**What is expected**:
All lines below containing "down" are to be listed.

**Data provided**:
▶

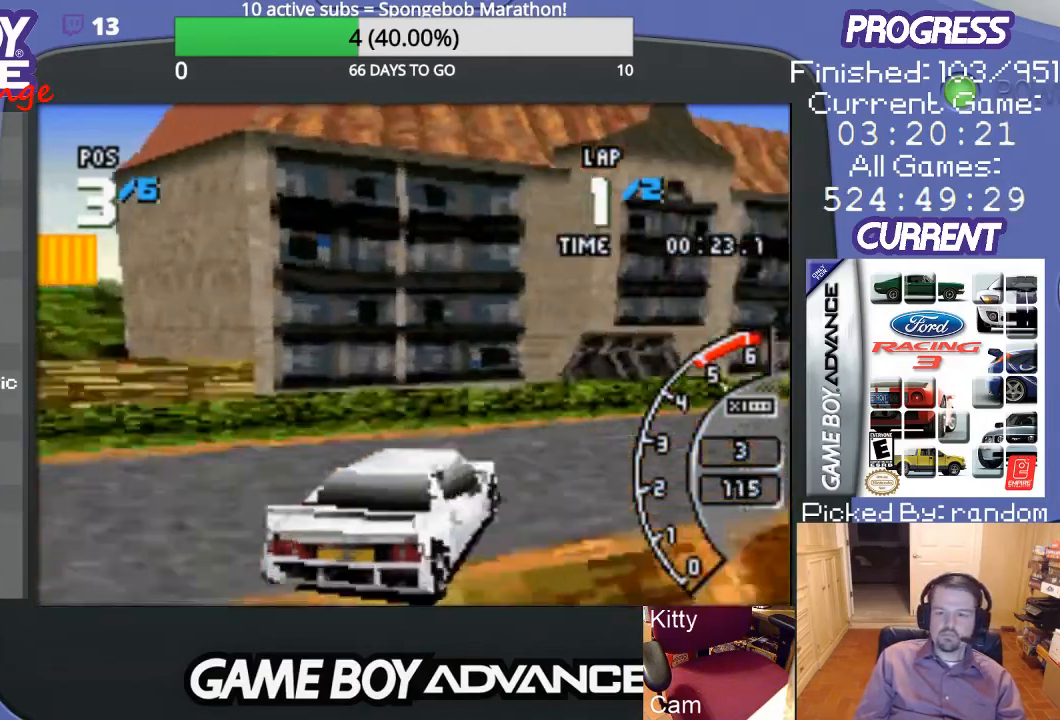
{"buttons": ["A"], "events": [[467, "DPAD_RIGHT", "up"]]}
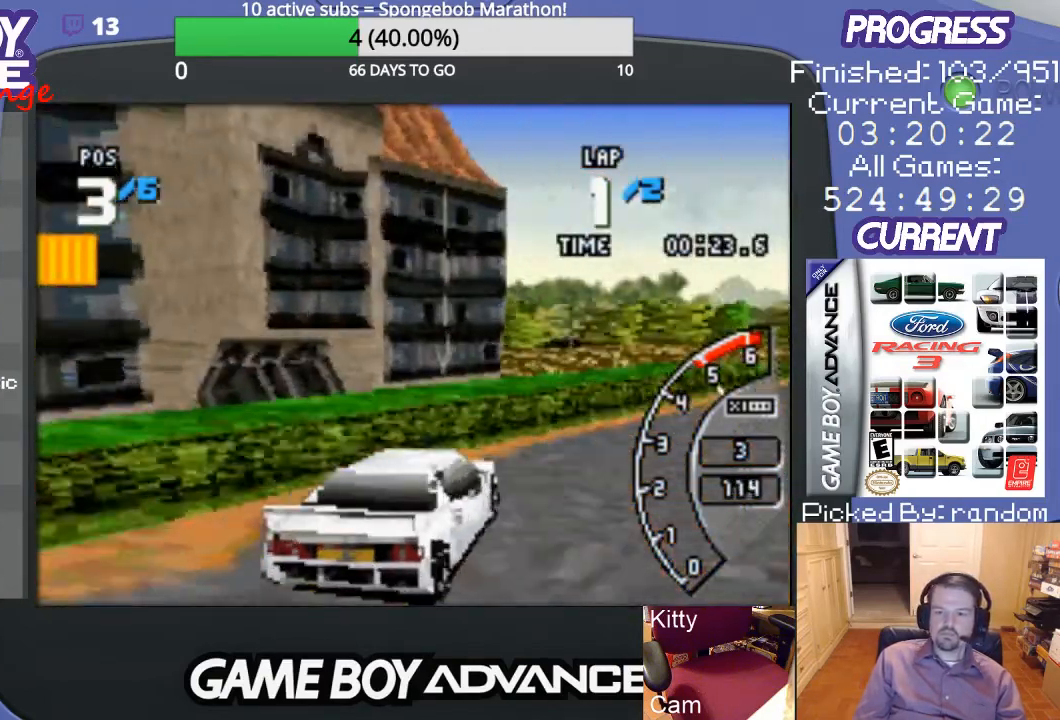
{"buttons": ["A"], "events": [[233, "DPAD_RIGHT", "down"], [500, "DPAD_RIGHT", "up"]]}
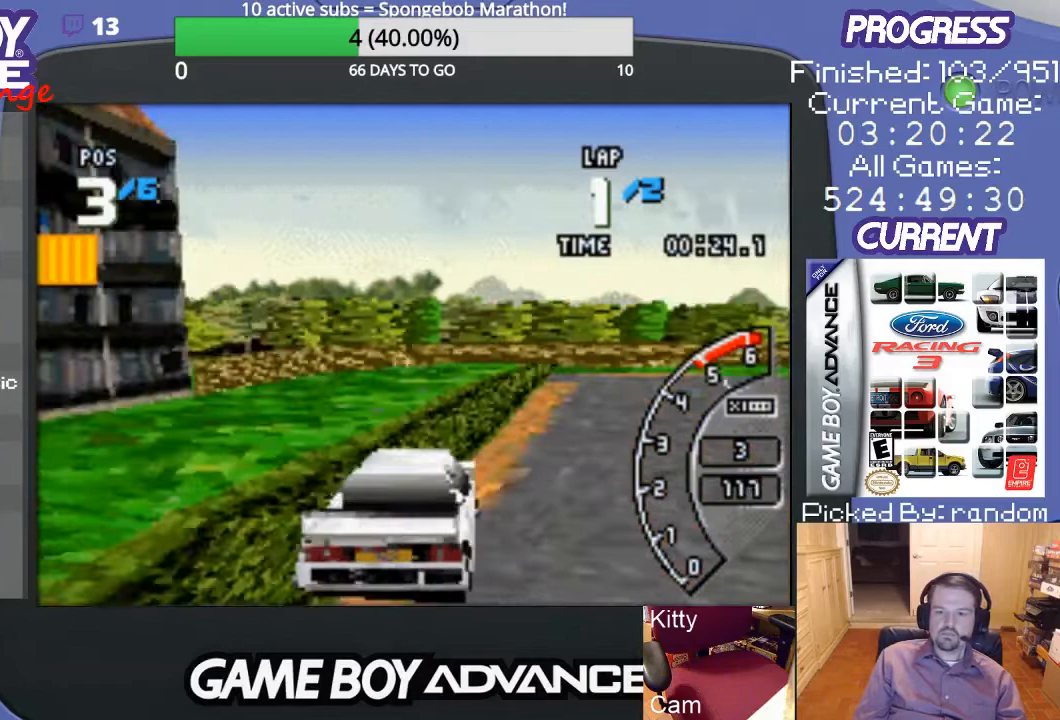
{"buttons": ["A"], "events": [[167, "DPAD_RIGHT", "down"], [433, "DPAD_RIGHT", "up"]]}
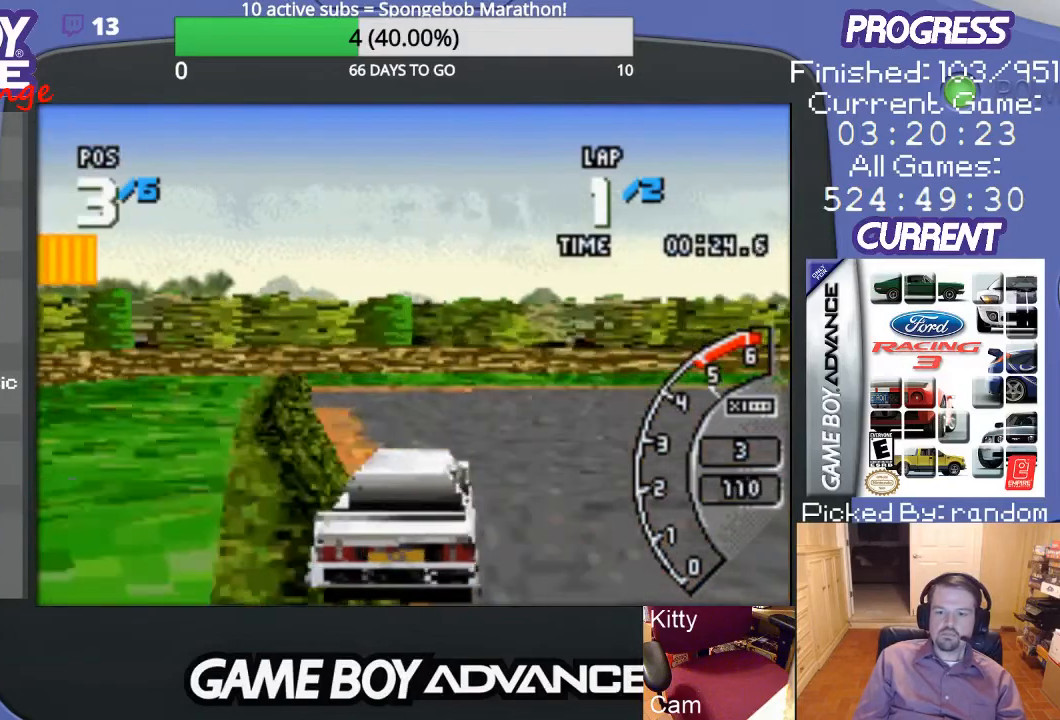
{"buttons": ["DPAD_RIGHT"], "events": [[100, "DPAD_RIGHT", "down"], [233, "DPAD_UP", "down"], [333, "A", "up"], [333, "DPAD_UP", "up"]]}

◀

**Task result**:
{"buttons": ["A"], "events": [[233, "DPAD_RIGHT", "down"], [500, "DPAD_RIGHT", "up"]]}
{"buttons": ["A"], "events": [[167, "DPAD_RIGHT", "down"], [433, "DPAD_RIGHT", "up"]]}
{"buttons": ["DPAD_RIGHT"], "events": [[100, "DPAD_RIGHT", "down"], [233, "DPAD_UP", "down"], [333, "A", "up"], [333, "DPAD_UP", "up"]]}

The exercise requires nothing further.